In my personal life, I’ve had extended periods of stars with times of big storms and other times of climbing huge mountains.  In business, because I thrive on high growth and start up environments, the periods of peace under the stars are comparatively short, and I always seem to be driving on the edge of the storm or in the foothills of the mountains…sometimes I’m in the midst of a business hurricane and other times near vertical trying to climb that mountain.

In both life and in business for me, I’ve sensed or seen the storm and through indecision or disbelief that the storm would move over my path, I’ve failed to prepare properly and thus suffered the consequences of the storm.  I’ve never turned willingly into the metaphorical storm, but I sure have seen the results of my lack of preparation or my slowness to decide. 

In both life and in business I have willingly turned into the mountains and charged upward, pumping more fuel and power into my life or into the business to maintain pace and to continue to climb.  In many cases we crested the mountain and gained pace on the other side, but every now and then, we couldn’t make it to the top and had to abandon the car or head back down to level ground.

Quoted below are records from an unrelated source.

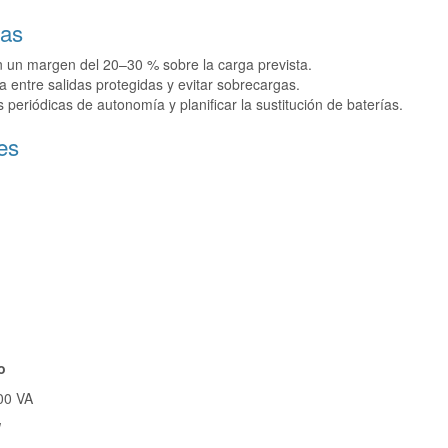
cas
 un margen del 20–30 % sobre la carga prevista.
ga entre salidas protegidas y evitar sobrecargas.
 periódicas de autonomía y planificar la sustitución de baterías.
es
o
00 VA
W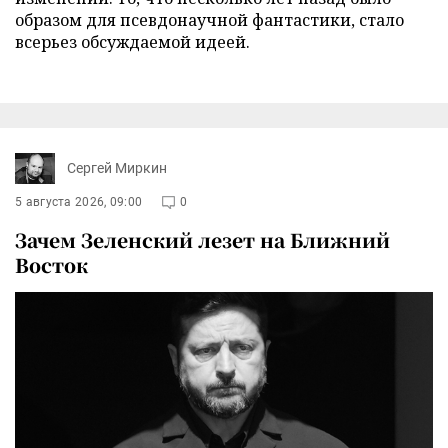
образом для псевдонаучной фантастики, стало
всерьез обсуждаемой идеей.
Сергей Миркин
5 августа 2026, 09:00
0
Зачем Зеленский лезет на Ближний
Восток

As I sat on my porch, a song I learned in church kept coming to mind.  It’s called “Through It All”, and I kept singing it quietly and humming it to myself:

“I thank God for the mountains,

I thank God for the valleys,

I thank Him for the storms He brought me through.

For if I never had a problem,

I wouldn’t know that He could solve them,

I wouldn’t know what faith in God could do.”

It’s hard to appreciate the storms or the mountains when you’re facing both or either, but when those storms have abated or the mountains have been crested, I always find reasons to smile as I continue my path on the other side.

And one more thing…the storms are not nearly as ominous and the mountains are not nearly as treacherous if your partners and peers in that journey are folks that you love and respect and they provide support and encouragement through it all…that’s something very special.